┏━━
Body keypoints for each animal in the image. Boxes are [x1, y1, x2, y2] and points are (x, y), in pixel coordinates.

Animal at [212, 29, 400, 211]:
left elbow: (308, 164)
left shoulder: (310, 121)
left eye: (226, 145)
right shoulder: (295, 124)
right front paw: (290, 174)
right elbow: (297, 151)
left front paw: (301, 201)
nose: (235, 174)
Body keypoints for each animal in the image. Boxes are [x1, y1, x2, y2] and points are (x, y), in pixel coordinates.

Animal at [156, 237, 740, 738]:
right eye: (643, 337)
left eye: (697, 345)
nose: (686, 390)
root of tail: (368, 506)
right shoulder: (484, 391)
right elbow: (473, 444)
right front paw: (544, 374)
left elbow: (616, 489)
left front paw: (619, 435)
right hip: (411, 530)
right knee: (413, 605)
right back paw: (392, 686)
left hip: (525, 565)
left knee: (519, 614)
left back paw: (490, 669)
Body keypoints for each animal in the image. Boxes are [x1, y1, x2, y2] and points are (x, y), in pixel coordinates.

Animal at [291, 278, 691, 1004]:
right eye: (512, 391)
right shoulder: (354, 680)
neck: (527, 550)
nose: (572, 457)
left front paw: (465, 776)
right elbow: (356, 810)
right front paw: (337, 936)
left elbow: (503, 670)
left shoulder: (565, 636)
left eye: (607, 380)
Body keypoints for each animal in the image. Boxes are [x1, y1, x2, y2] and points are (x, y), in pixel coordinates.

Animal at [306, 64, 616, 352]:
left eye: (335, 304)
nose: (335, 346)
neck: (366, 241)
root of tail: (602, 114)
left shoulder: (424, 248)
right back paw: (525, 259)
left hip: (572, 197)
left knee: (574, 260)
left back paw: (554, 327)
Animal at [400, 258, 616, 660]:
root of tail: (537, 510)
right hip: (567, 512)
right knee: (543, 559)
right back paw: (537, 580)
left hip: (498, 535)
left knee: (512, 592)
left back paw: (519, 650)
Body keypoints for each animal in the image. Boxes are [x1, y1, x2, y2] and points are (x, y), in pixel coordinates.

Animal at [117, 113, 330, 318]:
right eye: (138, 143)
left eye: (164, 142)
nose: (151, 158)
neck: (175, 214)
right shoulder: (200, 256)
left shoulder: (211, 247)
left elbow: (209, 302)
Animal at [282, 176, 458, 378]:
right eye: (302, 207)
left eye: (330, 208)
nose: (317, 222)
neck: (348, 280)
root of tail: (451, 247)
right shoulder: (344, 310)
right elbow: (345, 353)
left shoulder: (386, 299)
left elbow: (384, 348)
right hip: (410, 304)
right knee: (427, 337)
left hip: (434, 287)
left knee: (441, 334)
┗━━
# About this exercise
Search each line of the data above for "back", and copy the lines where it occurs.

# Exercise solution
right back paw: (392, 686)
left back paw: (490, 669)
right back paw: (525, 259)
left back paw: (554, 327)
right back paw: (537, 580)
left back paw: (519, 650)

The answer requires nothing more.